Madigan also appeared to throw cold water on the idea of a capital construction program that could be used to leverage some Democratic fence-sitters with the offer of goodies to hand out to constituents before the Nov. 4 election.

“There’s no movement. There’s a lot of discussion,” the speaker said. “In my discussions with members, some of those members talked about capital projects, but I didn’t.”

Madigan’s legislative counterpart, Senate President John Cullerton, D-Chicago, said his chamber is not prepared to move ahead with a tax-extension vote since support in the House has faltered.

“It’s always been up to the House to go first because they had a closer — tougher — effort,” Cullerton said in an interview with Early & Often, the online political portal of the Chicago Sun-Times. “We have more Democrats here and we have more support. We may have some Republicans even supporting it here. So we can pass it here, we believe. But if the House doesn’t then we can’t do it. So then we have to go ahead and pass a budget without the money that comes in from the income tax.”

Cullerton appeared to support Madigan’s logic in presenting his members with a far more austere budget.

“I haven’t talked to the speaker yet, so I’m not sure what other alternatives he has. But assuming he doesn’t have the votes to extend the income tax, then you have to do a budget. You can’t do parts of the budget for six months. You can’t hire teachers for six months, for example,” he said.

But Cullerton cautioned that that approach would mean returning to the years of not making pension payments and reversing course on paying a backlog on vendors.

“We made great progress on paying our vendors but also paying off pension obligation bonds. So we’ve been making tremendous efforts in paying down the debts,” Cullerton said.

“We made great progress on that and this would reverse that at a minimum then there would be cuts to education and human services and the operation of state government and higher education. That sort of thing. This is what we’ve been trying to tell people since February,” Cullerton continued. “But it is what it is.”

Amid all of the budgetary strategizing going in Springfield, Smith’s confirmed absence next week only complicates the head count if Madigan somehow is able to turn the tide on the tax extension.

Smith faces trial next week in federal court on bribery allegations. On Wednesday, U.S. District Judge Sharon Johnson Coleman denied his bid to delay the trial so Smith could cast a “yes” vote in favor of contentious legislation that would make the state’s temporary income tax increase permanent.
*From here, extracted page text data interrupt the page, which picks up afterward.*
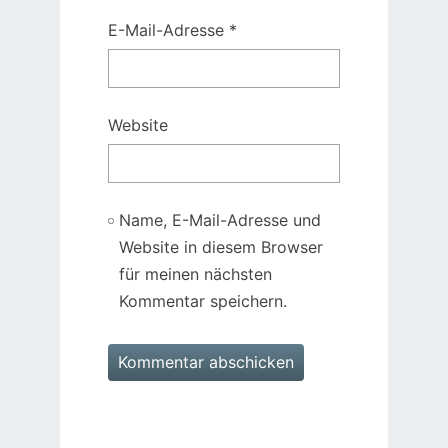
E-Mail-Adresse
*
Website
Name, E-Mail-Adresse und
Website in diesem Browser
für meinen nächsten
Kommentar speichern.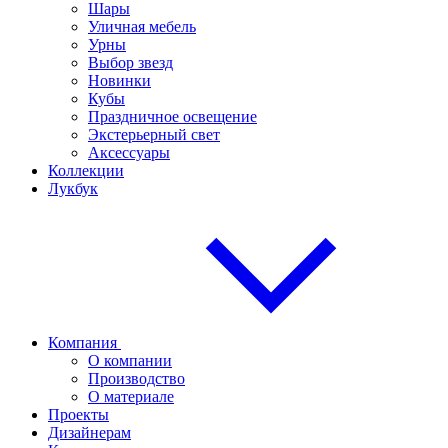
Шары
Уличная мебель
Урны
Выбор звезд
Новинки
Кубы
Праздничное освещение
Экстерьерный свет
Аксессуары
Коллекции
Лукбук
Компания
О компании
Производство
О материале
Проекты
Дизайнерам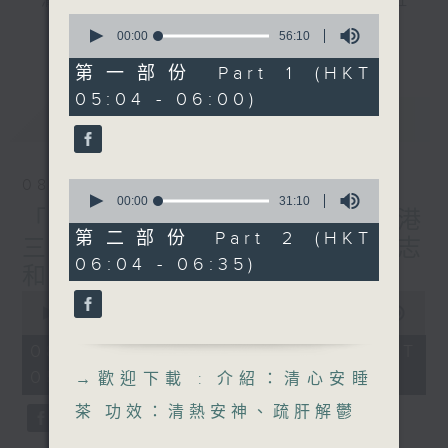
"清晨爽利"節目內容豐富，集保健、生活及社
0
會資訊等元素於一身。主要環節有：「健健康
更多...
seconds
00:00
56:10
康在清晨」 由 專業導師教授不同類型的養
of
56
第一部份 Part 1 (HKT
生運動、保健常識、運動時需要注意的事項
minutes,
05:04 - 06:00)
及行山等實用貼士
10
最新
LATEST
seconds
08/08/2026
0
清晨爽利之齊齊做早操
太極招式示範
seconds
00:00
31:10
「健健康康在清晨」主題:香港
of
31
第二部份 Part 2 (HKT
三棟屋博物館 嘉賓主持: 伍志
minutes,
06:04 - 06:35)
10
和（香港歷史文化達人）
seconds
0
seconds
00:00
1:27:00
of
1
08/08/2026 - 足本 Full (HKT
hour,
05:04 - 06:35)
27
→
歡迎下載 : 介紹：清心安睡
minutes,
0
茶 功效：清熱安神、疏肝解鬱
seconds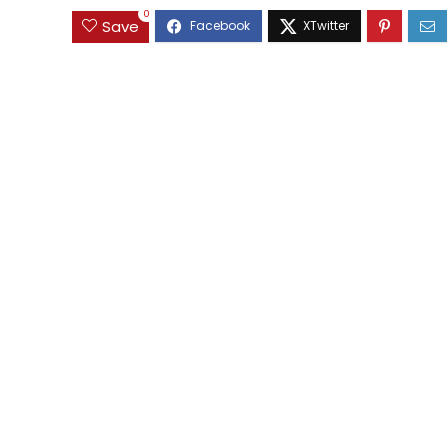
0
Save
Smith’s attorneys had asked Coleman to delay the trial so that he could cast a “yes” vote for the bill, which would make a 2011 tax increase permanent.
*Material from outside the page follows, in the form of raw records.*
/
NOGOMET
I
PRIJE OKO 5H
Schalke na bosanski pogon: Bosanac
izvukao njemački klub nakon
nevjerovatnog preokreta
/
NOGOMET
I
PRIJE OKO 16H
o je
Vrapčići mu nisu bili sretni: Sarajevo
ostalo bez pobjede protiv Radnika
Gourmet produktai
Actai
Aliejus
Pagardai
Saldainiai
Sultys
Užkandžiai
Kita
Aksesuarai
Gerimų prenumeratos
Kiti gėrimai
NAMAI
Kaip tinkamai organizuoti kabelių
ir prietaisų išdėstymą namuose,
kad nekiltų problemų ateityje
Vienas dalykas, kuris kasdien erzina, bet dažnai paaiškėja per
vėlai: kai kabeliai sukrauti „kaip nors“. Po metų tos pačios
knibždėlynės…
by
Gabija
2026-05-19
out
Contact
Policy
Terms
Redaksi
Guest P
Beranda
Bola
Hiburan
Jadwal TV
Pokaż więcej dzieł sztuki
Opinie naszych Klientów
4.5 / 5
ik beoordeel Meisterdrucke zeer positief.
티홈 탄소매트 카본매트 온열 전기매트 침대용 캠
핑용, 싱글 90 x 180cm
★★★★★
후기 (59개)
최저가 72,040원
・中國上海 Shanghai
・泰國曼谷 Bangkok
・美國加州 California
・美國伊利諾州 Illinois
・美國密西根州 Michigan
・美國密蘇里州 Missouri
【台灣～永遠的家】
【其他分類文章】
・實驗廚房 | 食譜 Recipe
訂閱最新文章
But an unimpressed Coleman said Smith’s attempts to delay the trial — which was already reset once in January — were “foreseeable.”

Unhappy that Smith failed to even show up in court Wednesday morning, she also wasn’t buying arguments Smith’s attorney Vic Henderson made about a back injury Smith sustained in a car accident last month.

Noting that Smith hadn’t complained about the injuries at several court hearings since the accident and was only bringing them up a week before the trial was due to start, she added that Smith “can stand, he can do whatever he needs to do to get through the trial.”

And she suggested that Smith’s back pain may have more to do with the stress of the allegations that he took a $7,000 cash bribe to support a grant application than any physical injury.

His symptoms “may even seem real to [him],” she added. “There’s a lot of angst … as you get close to trial.”

Outside court, Henderson said he had not received any request from Madigan to attempt to delay the trial.

When asked if Madigan asked Smith to do so, Henderson equivocated.

“I’m not Carnac the Magician [sic], I can’t tell you what’s in somebody else’s mind,” Henderson said.